## Aim of the task
Using the records provided below, locate and copy each line that contains the word "Description".

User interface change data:
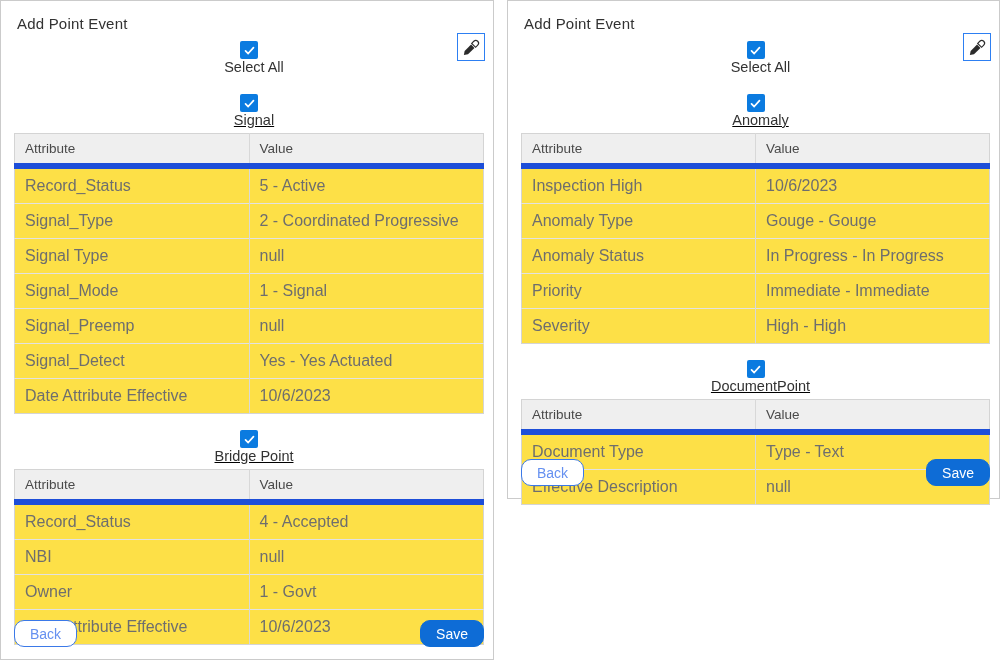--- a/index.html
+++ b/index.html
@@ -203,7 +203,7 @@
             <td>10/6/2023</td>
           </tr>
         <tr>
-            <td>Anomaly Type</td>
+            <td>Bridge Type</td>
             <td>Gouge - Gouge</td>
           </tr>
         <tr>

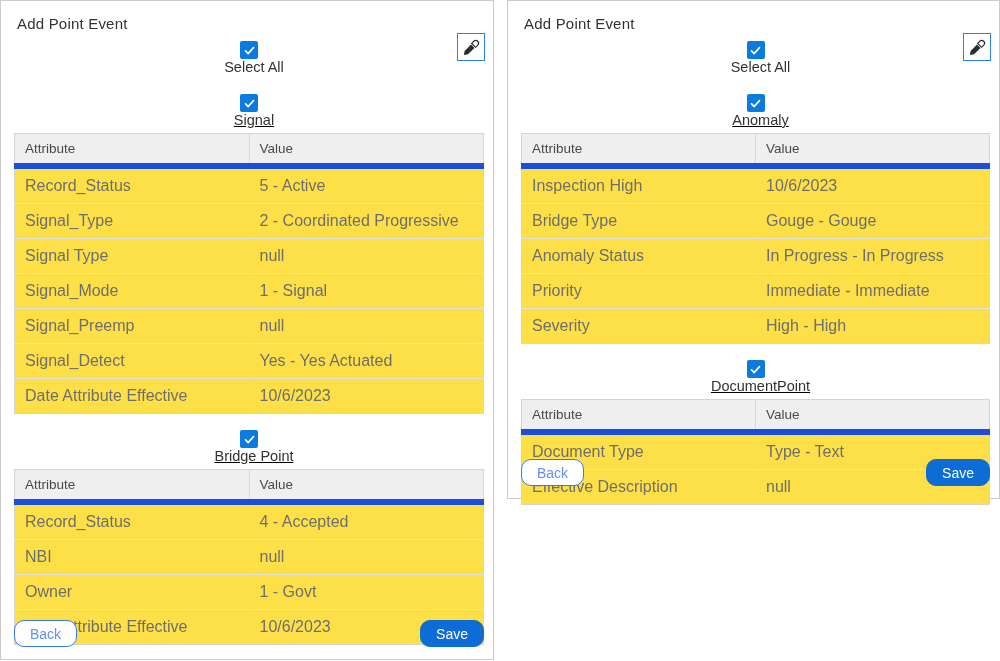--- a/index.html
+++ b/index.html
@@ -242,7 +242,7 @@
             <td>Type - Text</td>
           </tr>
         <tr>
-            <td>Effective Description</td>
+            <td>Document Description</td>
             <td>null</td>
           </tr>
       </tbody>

---

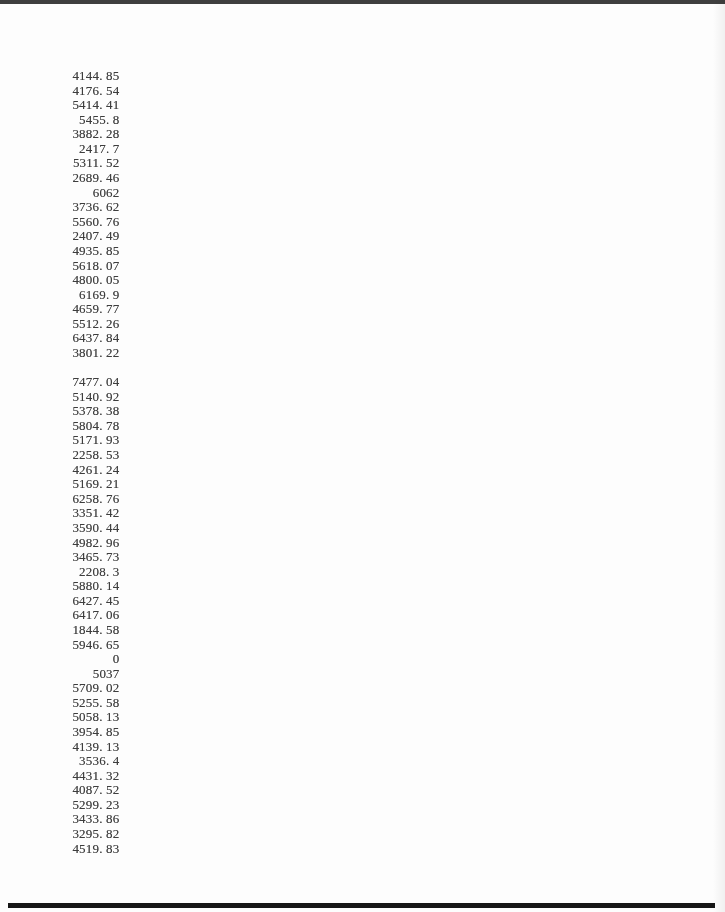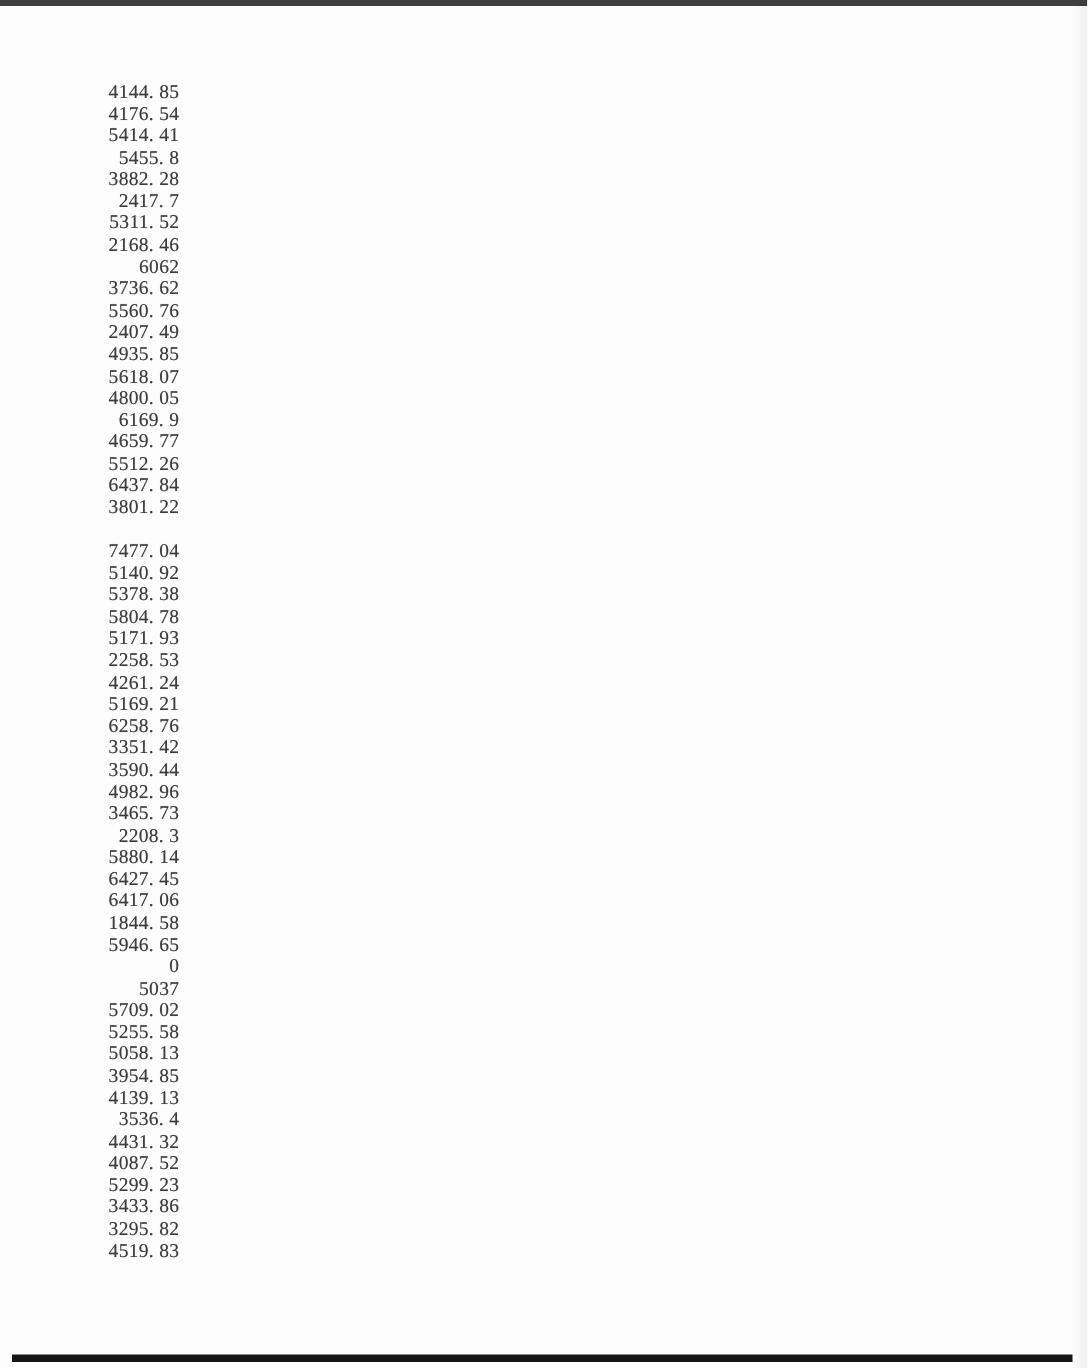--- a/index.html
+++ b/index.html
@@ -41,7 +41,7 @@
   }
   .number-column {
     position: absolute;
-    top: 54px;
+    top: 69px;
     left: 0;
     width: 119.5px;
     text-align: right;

## Solution to this problem
-            <td>Effective Description</td>
+            <td>Document Description</td>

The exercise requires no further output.